----- Records supplied -----

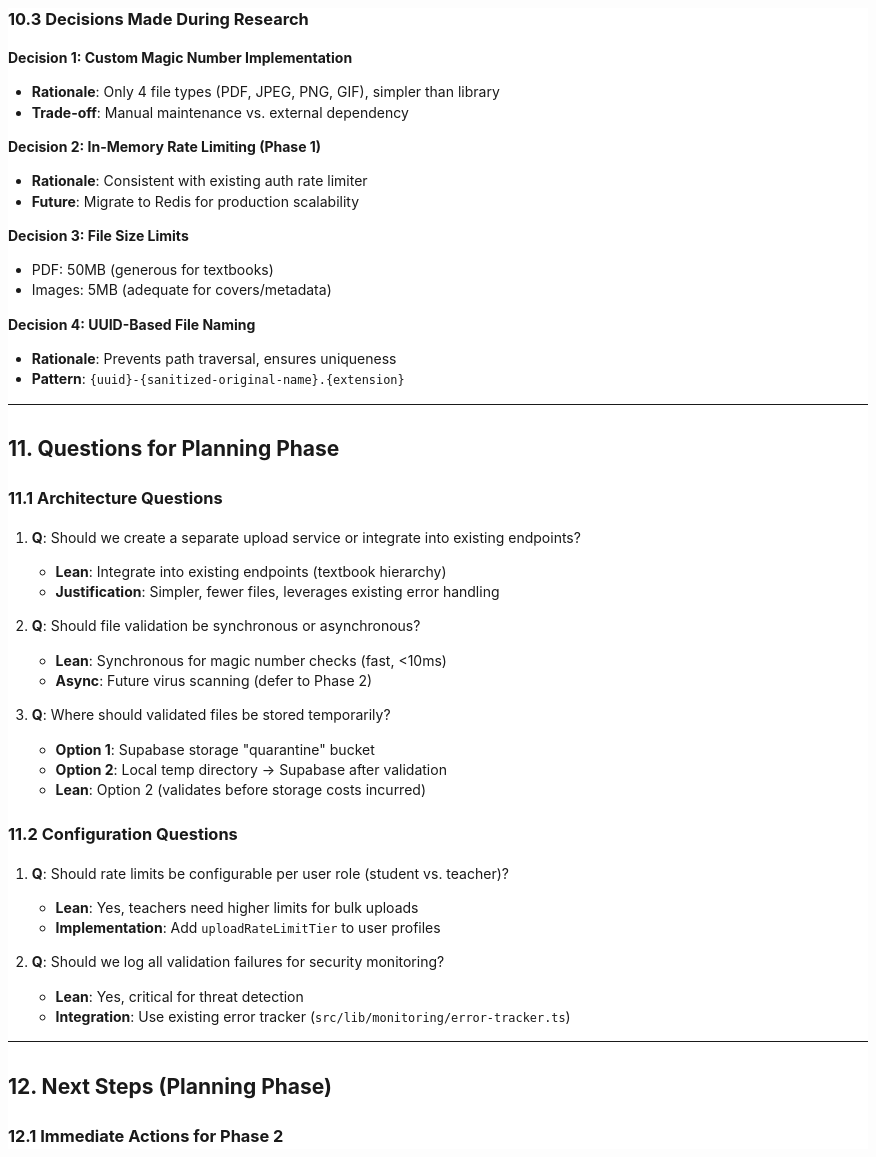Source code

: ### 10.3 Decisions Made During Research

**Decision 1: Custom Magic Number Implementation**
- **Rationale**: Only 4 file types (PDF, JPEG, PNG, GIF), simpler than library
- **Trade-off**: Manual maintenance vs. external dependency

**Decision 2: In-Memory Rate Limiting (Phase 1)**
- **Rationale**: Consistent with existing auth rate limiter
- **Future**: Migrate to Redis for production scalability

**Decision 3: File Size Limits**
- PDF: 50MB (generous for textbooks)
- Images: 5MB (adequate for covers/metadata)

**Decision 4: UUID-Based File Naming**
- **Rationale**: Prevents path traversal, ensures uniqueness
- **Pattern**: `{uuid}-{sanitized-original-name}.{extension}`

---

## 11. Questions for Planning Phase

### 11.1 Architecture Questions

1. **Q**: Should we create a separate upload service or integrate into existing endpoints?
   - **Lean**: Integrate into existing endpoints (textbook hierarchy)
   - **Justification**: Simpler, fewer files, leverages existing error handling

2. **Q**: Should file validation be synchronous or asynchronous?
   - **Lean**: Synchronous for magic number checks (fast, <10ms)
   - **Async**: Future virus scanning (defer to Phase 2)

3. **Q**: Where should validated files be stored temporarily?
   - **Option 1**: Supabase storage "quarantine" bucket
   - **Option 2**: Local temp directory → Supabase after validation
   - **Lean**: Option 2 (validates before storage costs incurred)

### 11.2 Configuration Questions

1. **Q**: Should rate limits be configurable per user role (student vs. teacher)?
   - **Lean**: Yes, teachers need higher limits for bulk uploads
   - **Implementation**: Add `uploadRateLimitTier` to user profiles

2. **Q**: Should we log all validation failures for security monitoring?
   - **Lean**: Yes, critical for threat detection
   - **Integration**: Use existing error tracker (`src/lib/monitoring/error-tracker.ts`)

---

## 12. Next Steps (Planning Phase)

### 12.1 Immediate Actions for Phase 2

-----
----- Records supplied -----

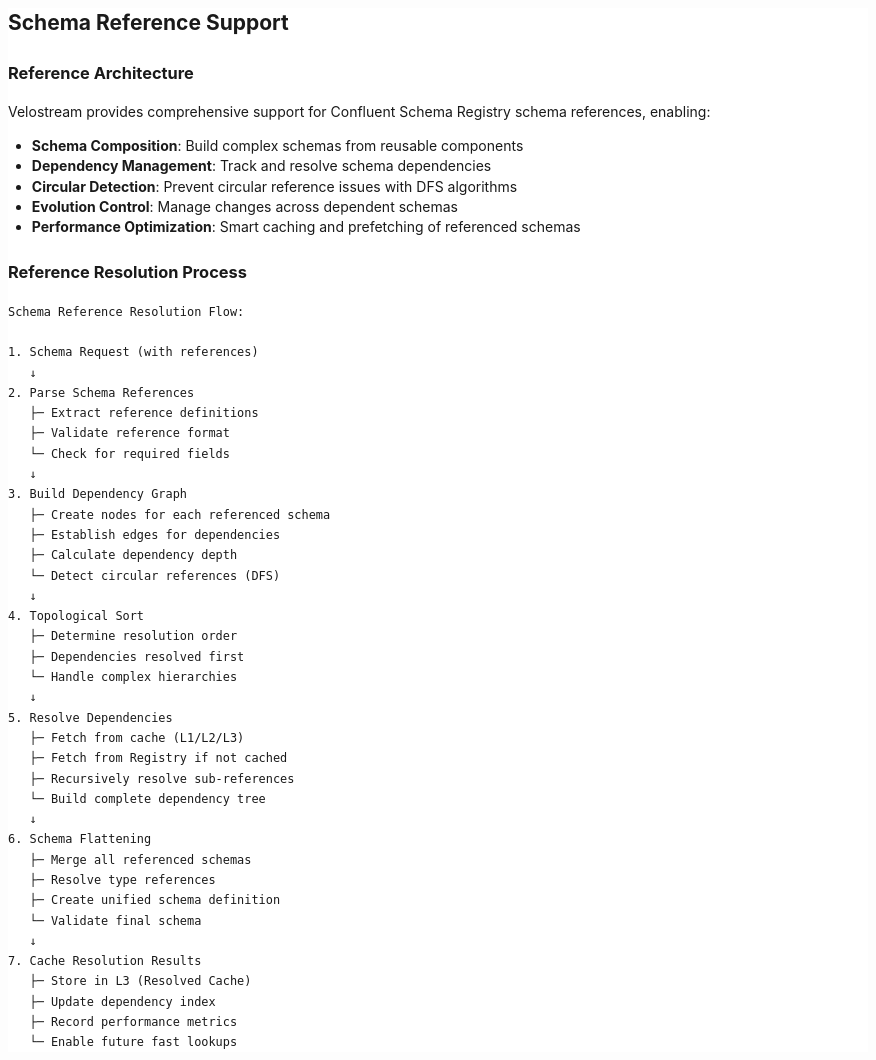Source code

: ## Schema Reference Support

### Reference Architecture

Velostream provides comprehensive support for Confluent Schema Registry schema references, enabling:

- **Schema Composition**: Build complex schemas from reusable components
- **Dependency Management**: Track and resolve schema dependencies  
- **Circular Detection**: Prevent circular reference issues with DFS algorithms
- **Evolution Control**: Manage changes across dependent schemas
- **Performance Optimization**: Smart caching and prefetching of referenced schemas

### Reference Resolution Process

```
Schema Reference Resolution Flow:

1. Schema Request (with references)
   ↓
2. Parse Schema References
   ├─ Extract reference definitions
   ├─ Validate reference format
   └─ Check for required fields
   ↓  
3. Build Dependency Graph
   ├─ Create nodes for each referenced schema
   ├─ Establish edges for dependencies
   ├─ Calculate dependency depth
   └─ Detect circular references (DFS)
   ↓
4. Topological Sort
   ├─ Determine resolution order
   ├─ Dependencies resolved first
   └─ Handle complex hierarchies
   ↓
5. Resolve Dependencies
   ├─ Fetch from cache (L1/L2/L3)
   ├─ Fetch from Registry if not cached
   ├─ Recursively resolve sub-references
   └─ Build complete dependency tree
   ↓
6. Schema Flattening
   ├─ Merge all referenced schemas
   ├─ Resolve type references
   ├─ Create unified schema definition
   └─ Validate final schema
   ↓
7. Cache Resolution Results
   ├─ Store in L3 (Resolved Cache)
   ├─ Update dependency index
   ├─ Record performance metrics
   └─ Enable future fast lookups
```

-----
----- Records supplied -----

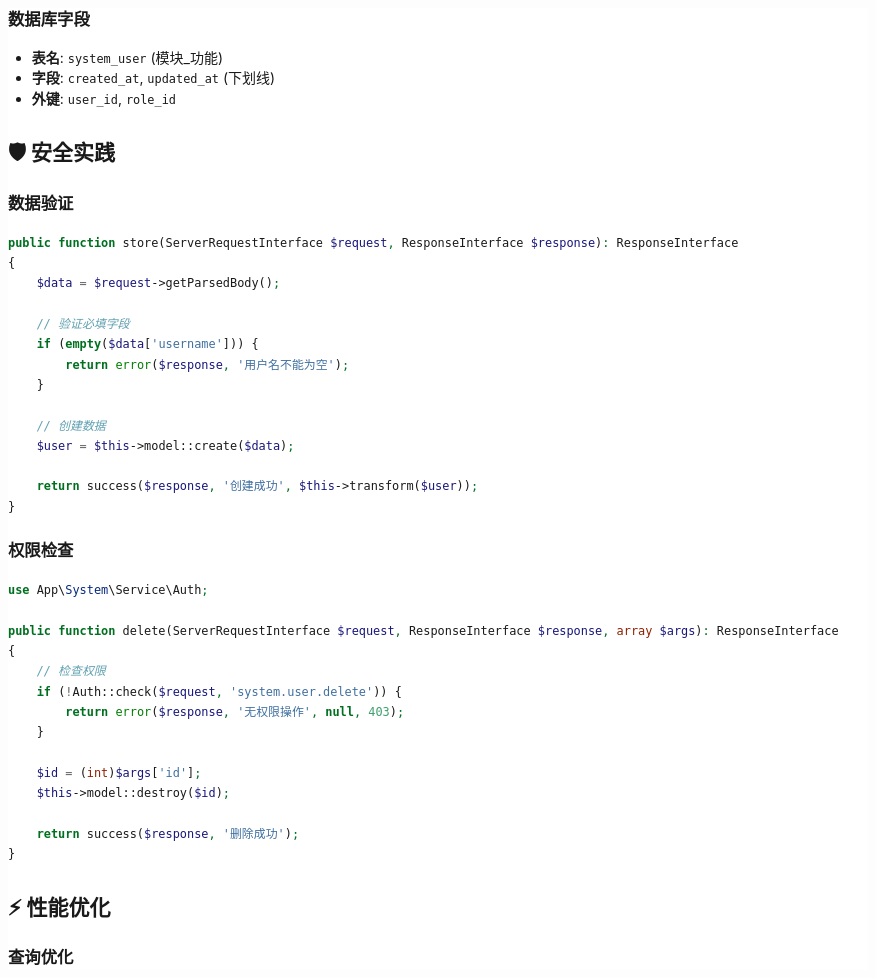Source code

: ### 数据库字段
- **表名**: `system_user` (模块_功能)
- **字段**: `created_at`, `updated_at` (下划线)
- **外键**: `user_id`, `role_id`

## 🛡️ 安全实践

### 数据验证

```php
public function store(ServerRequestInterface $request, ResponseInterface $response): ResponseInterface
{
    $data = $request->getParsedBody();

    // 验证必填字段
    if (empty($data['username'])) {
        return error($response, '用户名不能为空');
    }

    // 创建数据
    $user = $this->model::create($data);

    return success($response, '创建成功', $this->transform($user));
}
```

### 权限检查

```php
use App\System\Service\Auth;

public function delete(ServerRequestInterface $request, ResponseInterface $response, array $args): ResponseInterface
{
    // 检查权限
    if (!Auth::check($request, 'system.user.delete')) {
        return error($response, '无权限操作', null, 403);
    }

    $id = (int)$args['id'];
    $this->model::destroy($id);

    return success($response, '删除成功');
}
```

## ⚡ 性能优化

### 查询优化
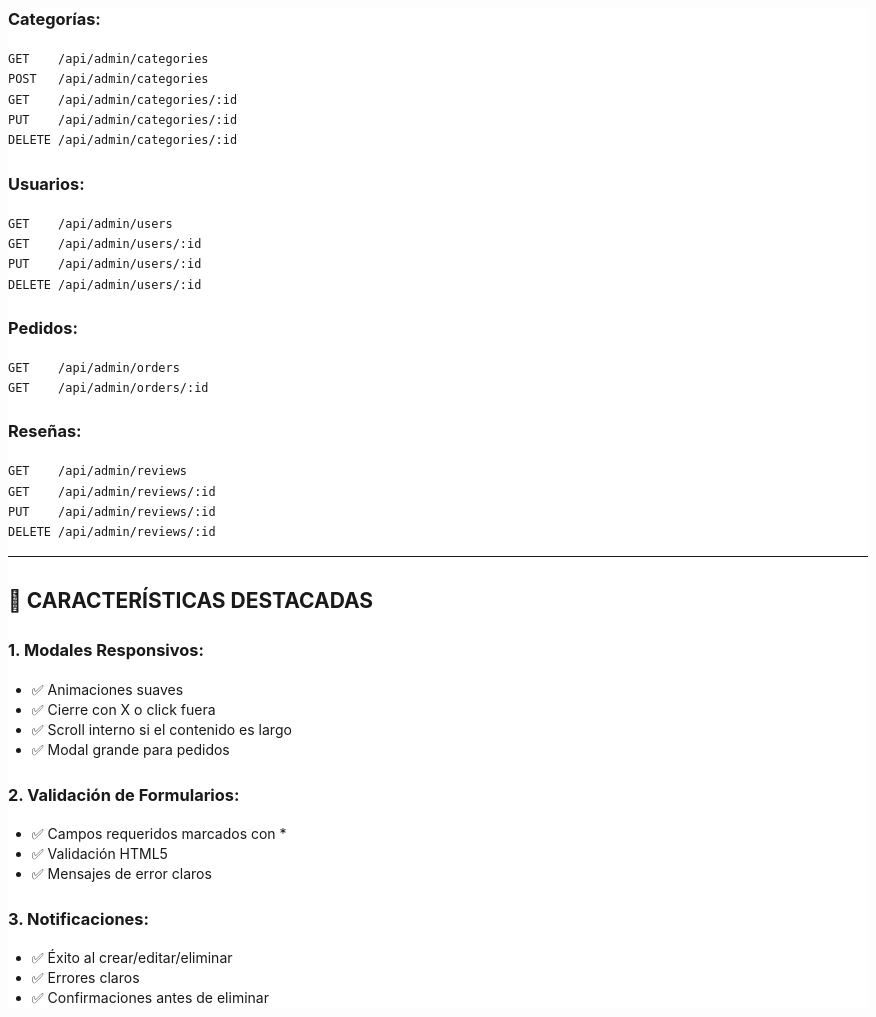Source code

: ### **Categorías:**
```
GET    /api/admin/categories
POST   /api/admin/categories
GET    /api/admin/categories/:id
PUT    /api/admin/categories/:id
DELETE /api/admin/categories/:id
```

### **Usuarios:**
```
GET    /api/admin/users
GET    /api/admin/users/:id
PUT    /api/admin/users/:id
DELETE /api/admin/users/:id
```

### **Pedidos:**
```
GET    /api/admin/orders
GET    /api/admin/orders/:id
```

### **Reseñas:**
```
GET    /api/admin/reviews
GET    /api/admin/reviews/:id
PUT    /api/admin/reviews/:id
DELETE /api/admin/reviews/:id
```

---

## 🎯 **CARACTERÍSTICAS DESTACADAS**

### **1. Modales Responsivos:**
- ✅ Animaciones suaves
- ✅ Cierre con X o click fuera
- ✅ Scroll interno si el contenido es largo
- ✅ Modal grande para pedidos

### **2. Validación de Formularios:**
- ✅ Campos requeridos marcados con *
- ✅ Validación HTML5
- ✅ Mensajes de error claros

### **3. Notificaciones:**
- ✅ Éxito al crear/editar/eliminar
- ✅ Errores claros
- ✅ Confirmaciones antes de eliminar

-----

# [What the task requires]
Check every line of the data and give the number of them that hold the string "Build", with no other words.

# [Exercise output]
3